C'est drôle parce que je n'ai pas été gêné par la voix-off. Ce que je n'aime pas, ce que j'aurais aimé couper, c'est la chanson (et encore, ça passe mieux que chez Christophe Honoré), et la course de Juliette dans le couloir de l'hôpital façon je me cogne contre les murs.
Pareil qu'Eric, je m'y retrouve bien dans ce texte.
Toujours un plaisir de vous lire !
(je souscris également à la remarque sur la chanson qui passe mieux que dans Honoré, scène qui flirte avec une forme de romantisme un peu datée et un peu mièvre que Donzelli parvient admirablement à bousculer dans le reste du film. Même réserve pour la scène de la fin sur la plage, on est pas loin de tomber dans le cliché, mais tout le film marche comme ça, sur un fil, sans jamais perdre tout à fait son équilibre)
Exactement ! La plage, ça pourrait être un truc terrible, on a vu ça 187698720197842649848 fois au cinéma, d'ailleurs on l'a déjà vu dans ce même film pendant la séquence marseillaise, et pourtant quelque chose prend.
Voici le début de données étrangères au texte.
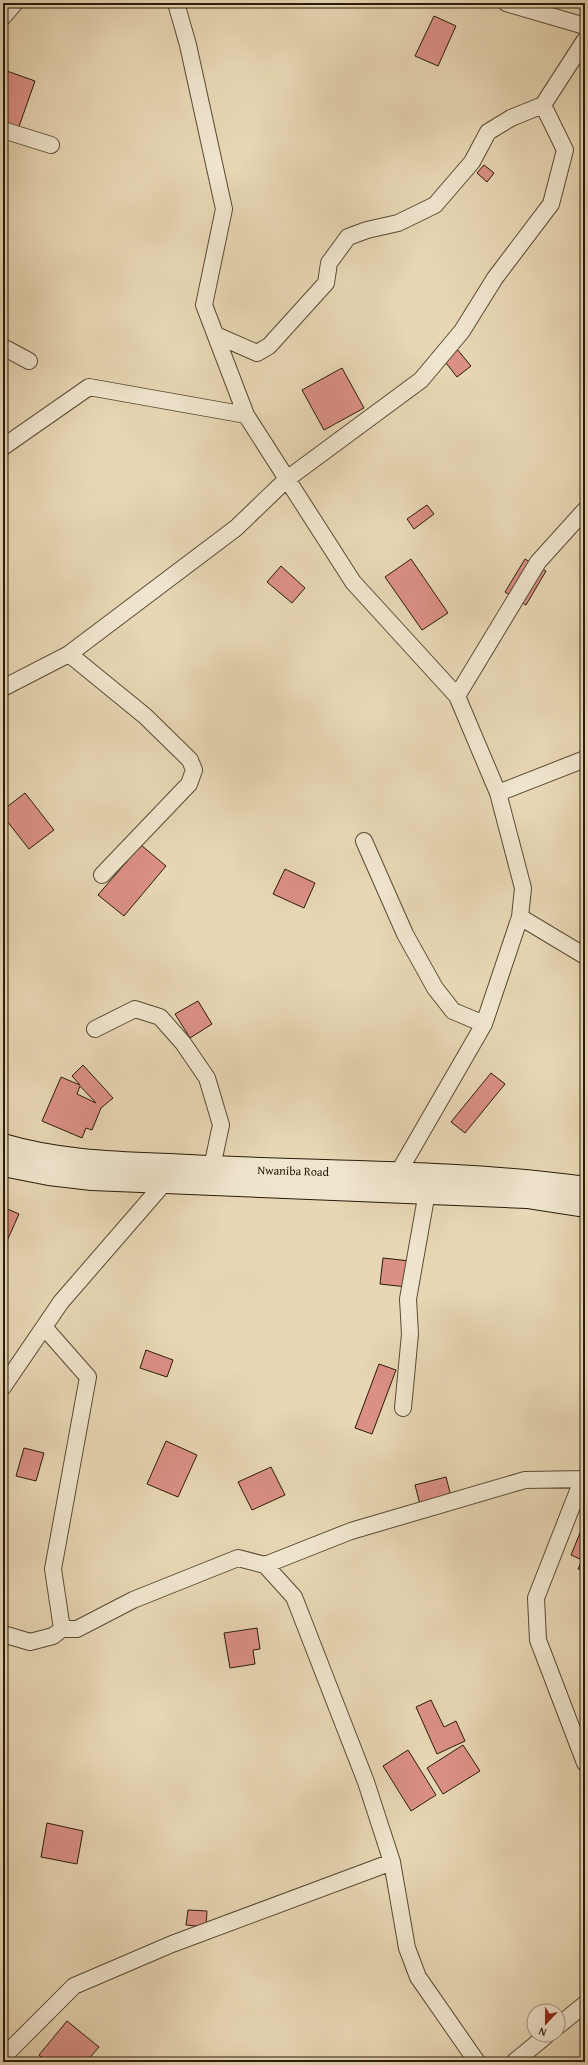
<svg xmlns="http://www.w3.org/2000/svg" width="588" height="2065" font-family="'Gentium Book Plus',serif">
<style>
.building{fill:#db9085;stroke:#281b0a;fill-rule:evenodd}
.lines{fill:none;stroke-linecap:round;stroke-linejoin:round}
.street-casing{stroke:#584a34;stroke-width:18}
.secondary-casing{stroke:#281b0a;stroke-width:24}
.street{stroke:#f0e5ce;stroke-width:16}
.secondary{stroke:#f0e5ce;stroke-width:22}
.labels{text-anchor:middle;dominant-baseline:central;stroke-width:4;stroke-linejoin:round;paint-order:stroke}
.street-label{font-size:12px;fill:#281b0a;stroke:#f0e5ce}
</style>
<rect width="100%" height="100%" fill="#e8d7b4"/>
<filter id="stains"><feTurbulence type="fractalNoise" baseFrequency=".005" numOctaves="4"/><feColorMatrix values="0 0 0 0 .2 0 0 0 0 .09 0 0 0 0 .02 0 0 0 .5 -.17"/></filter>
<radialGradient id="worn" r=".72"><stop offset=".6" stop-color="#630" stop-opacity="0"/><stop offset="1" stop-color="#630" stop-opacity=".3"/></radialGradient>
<path class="building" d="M434,16L456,26L438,66L415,56Z
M4,70L35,81L16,135L3,130Z
M484,165L494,173L487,182L477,173Z
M583,330H585V357Z
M452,343L471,366L457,377L439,354Z
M342,368L364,408L324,430L302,390Z
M427,505L434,514L414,529L407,519Z
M411,559L448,613L422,630L385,577Z
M525,559L546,571L526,605L505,592Z
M281,566L305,588L292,603L267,582Z
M25,793L54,830L29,849L3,816V810Z
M141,845L166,866L124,916L98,895Z
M285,869L315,883L304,908L273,894Z
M198,1001L212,1024L190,1038L175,1014Z
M83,1065L113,1098L101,1108L92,1130L86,1128L82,1138L42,1121L61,1077L80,1085L72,1076ZM80,1086L96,1103L77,1094Z
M491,1073L505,1084L465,1133L451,1122Z
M3,1207L19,1214L3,1250Z
M383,1258L410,1261L407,1287L380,1284Z
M146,1350L173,1360L167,1377L140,1368Z
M379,1364L396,1370L372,1434L355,1428Z
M166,1441L197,1455L178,1497L147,1484Z
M24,1448L44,1453L36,1481L16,1476Z
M271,1467L285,1495L252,1510L238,1482Z
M446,1477L454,1508L423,1516L415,1485Z
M582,1528L585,1529V1571L578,1569L582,1560L571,1555Z
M257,1628L260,1649L253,1650L255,1664L230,1668L224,1633Z
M431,1700L444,1727L456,1721L465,1741L437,1754L416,1707Z
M463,1745L480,1771L443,1794L427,1768Z
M408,1750L436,1795L411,1811L383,1766Z
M47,1823L83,1831L77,1864L41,1857Z
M188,1910L207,1911L206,1927L186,1925Z
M67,2021L99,2047L86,2062H47L39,2055Z"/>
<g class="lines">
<defs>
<path id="street" d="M176,3L188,45L224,209L204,305L246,415L353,582L457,696L498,793L523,888L520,917L484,1024L398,1173
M506,3L585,26
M3,17L15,3
M3,130L51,145
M216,335L257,353L269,346L326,283L329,263L348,237L367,230L398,223L435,205L472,162L488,132L511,118L543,105
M3,347L29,361
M3,447L89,387L246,415
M69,654L145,716L190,760L194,770L189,784L102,875
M3,688L69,654L236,528L287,479L421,380L462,331L495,278L551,204L565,150L543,105L585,40
M457,696L538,562L585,510
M498,793L585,759
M364,841L405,934L435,988L453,1011L484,1024
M520,917L585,956
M95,1029L135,1009L160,1017L183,1043L207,1078L221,1125L212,1167
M44,1327L88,1377L53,1569L62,1629
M3,1387L61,1302L165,1182
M403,1408L410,1334L408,1299L427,1192
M583,1478L536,1598L538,1640L585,1763
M265,1565L351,1531L525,1480L585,1479
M3,1634L30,1642L53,1636L62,1629H77L133,1600L238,1558L265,1565L294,1597L366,1782L392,1862L407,1948L418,1977L477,2062
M558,2026L585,2004
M3,2057L74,1986L172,1944L392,1862
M514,2062L547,2035"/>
<g id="secondary">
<path id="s1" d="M3,1145C63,1163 127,1163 189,1166C321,1173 454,1170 585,1188"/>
<path d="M3,1165L49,1174L92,1179L527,1197L585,1206"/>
</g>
</defs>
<use href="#street" class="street-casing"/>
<use href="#secondary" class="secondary-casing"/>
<use href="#street" class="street"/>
<use href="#secondary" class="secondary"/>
</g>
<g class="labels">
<g class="street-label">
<text stroke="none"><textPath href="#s1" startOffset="292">Nwaniba Road</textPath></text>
</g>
</g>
<rect width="588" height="2065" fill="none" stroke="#e8d7b4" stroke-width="16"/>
<rect x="4" y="4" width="580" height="2057" fill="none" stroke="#281b0a" stroke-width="2"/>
<rect x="8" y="8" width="572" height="2049" fill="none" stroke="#281b0a"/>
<g transform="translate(546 2023) rotate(202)"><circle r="19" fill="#f0e5ce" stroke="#a09480"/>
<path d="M0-3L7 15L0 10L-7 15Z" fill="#8f2418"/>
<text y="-6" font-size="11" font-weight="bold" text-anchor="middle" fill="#281b0a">N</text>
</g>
<rect width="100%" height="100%" filter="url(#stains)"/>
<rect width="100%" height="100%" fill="url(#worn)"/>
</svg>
A vrai dire, c'est un film qui a tout les défauts possibles, mais qui à mon sens invente un ton.
C'est exactement ce que vous dites : on ne compte plus les défauts (clip, collages et ruptures en tous genres, tendance à la pose) mais, on ne sait comment, tout se tient et forme un ensemble parfaitement émouvant...
Je me raccorde avec la tonalité générale de ce(s) commentaire(s) (même si je tient Christophe Honoré comme un cinéaste autrement plus accompli et mature que Donzelli, passons...) et pourtant je ne parviens pas à m'extraire d'un sentiment mitigé (avec une pointe d'agacement concernant le style maniéré de mise en scène).
Ce film pourrait donc être rapproché avec "Les invasions barbares" de Denys Arcand, non ?
Je n'ai pas vu Les invasions barbares.